Die kulturelle Bedeutung der Ema in Japans religiöser Landschaft
Ema spielen eine entscheidende Rolle in Japans einzigartiger religiöser Landschaft, die durch eine Mischung aus shintoistischen und buddhistischen Traditionen gekennzeichnet ist. Im Gegensatz zu einigen anderen religiösen Praktiken ist die Verwendung von Ema für jeden zugänglich, unabhängig vom Grad der religiösen Hingabe oder der spirituellen Überzeugungen. Diese Allgemeingültigkeit hat dazu beigetragen, dass sich Ema über Generationen hinweg großer Beliebtheit erfreut.
Die Praxis des Darbringens von ema spiegelt auch das japanische Konzept des "diesseitigen Nutzens" (genze riyaku) wider, bei dem religiöse Praktiken oft auf das Erreichen praktischer, alltäglicher Ziele und nicht nur auf spirituelle Erleuchtung ausgerichtet sind. Diese pragmatische Herangehensweise an die Spiritualität ist in der japanischen Kultur tief verwurzelt und zeigt sich in der großen Bandbreite der Wünsche, die auf ema zum Ausdruck gebracht werden.

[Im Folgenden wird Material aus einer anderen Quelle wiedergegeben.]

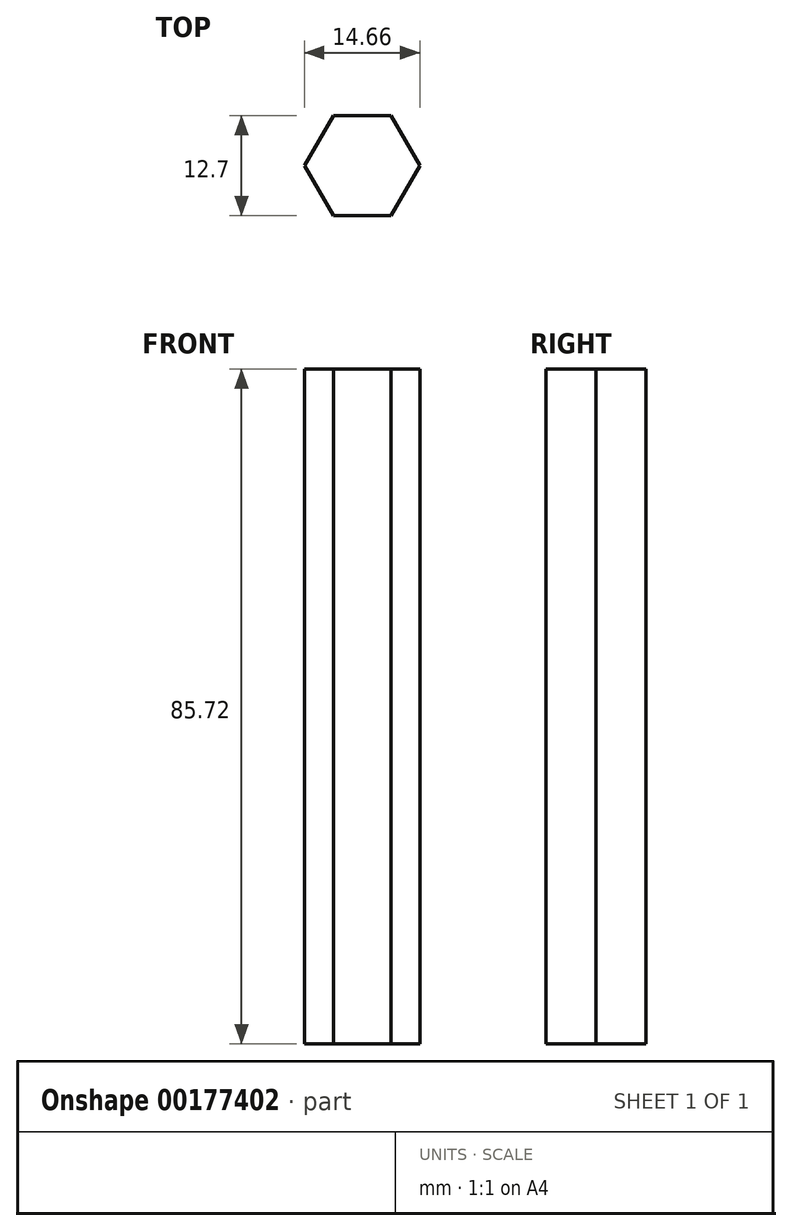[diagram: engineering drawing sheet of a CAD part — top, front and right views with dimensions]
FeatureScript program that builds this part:
annotation { "Feature Type Name" : "Feature", "Feature Type Description" : "" }
export const myFeature = defineFeature(function(context is Context, id is Id, definition is map)
    precondition{}
    {
        {
            var Q0;
            Q0=qCreatedBy(makeId("Top.planeOp"),FACE);
            var sketch = newSketch(context, id + "F0", { "sketchPlane" : qUnion([Q0])});
            skCircle(sketch, "E0", {"center": v(0, 0) * mm, "radius": 6.35 * mm});
            skCircle(sketch, "E1.cCircle", {"center": v(0, 0) * mm, "radius": 6.35 * mm, "construction": true});
            skLineSegment(sketch, "E1.0", {"start": v(-3.67, 6.35) * mm, "end": v(3.67, 6.35) * mm});
            skLineSegment(sketch, "E1.1", {"start": v(3.67, 6.35) * mm, "end": v(7.33, 0) * mm});
            skLineSegment(sketch, "E1.2", {"start": v(7.33, 0) * mm, "end": v(3.67, -6.35) * mm});
            skLineSegment(sketch, "E1.3", {"start": v(3.67, -6.35) * mm, "end": v(-3.67, -6.35) * mm});
            skLineSegment(sketch, "E1.4", {"start": v(-3.67, -6.35) * mm, "end": v(-7.33, 0) * mm});
            skLineSegment(sketch, "E1.5", {"start": v(-7.33, 0) * mm, "end": v(-3.67, 6.35) * mm});
            skPoint(sketch, "E1.0.midPoint", {"position": v(0, 6.35) * mm});
            skSolve(sketch);
        }
        {
            var Q0;
            Q0 = qSketchRegion(id + "F0", true);
            extrude(context, id + "F1", {"entities" : qUnion([Q0]), "depth" : 85.72 * mm});
        }
    });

Darüber hinaus dienen ema als eine Form der Volkskunst, wobei viele Schreine und Tempel lokale Künstler mit der Gestaltung einzigartiger Designs beauftragen. Dies hat zur Bewahrung traditioneller künstlerischer Techniken beigetragen und bietet zeitgenössischen Künstlern eine Plattform für die Auseinandersetzung mit spirituellen Themen.
Eine Ansammlung von Ema am Kirishima Jingu, Präfektur Kagoshima, Kyushu.
Ema und Tourismus: Die japanische Spiritualität als Besucher erleben
Für Besucher Japans bietet die Teilnahme an der Ema-Tradition eine einzigartige Möglichkeit, sich mit der japanischen Kultur und Spiritualität auseinanderzusetzen. Viele Schreine und Tempel laden ausländische Besucher zum Kauf und zur Einweihung von Ema ein und bieten oft Anleitungen in mehreren Sprachen an.
Auch das Sammeln von Ema als Souvenir ist bei Touristen sehr beliebt. Viele Schreine bieten schön gestaltete Plaketten an, die als unvergessliche Andenken dienen. An einigen beliebten Reisezielen werden sogar ema angeboten, die Anime-Figuren oder lokale Maskottchen darstellen und so traditionelle Praktiken mit der Populärkultur vermischen.
Wenn Sie japanische Gärten oder historische Stätten besuchen, sollten Sie nach ema-Ausstellungen Ausschau halten, die oft einen Einblick in die lokalen Bräuche und Glaubensvorstellungen geben. Viele Bücher über die japanische Kultur befassen sich auch mit der Bedeutung der ema und bieten interessierten Besuchern ein tieferes Verständnis.
Durch die Beschäftigung mit der ema-Tradition können Besucher ein tieferes Verständnis für die komplizierte Beziehung zwischen Spiritualität, Kunst und dem täglichen Leben in Japan gewinnen. Ganz gleich, ob Sie einen eigenen Wunsch äußern oder einfach nur die von Herzen kommenden Botschaften anderer bewundern möchten, ema bieten einen einzigartigen Einblick in die Seele der japanischen Kultur.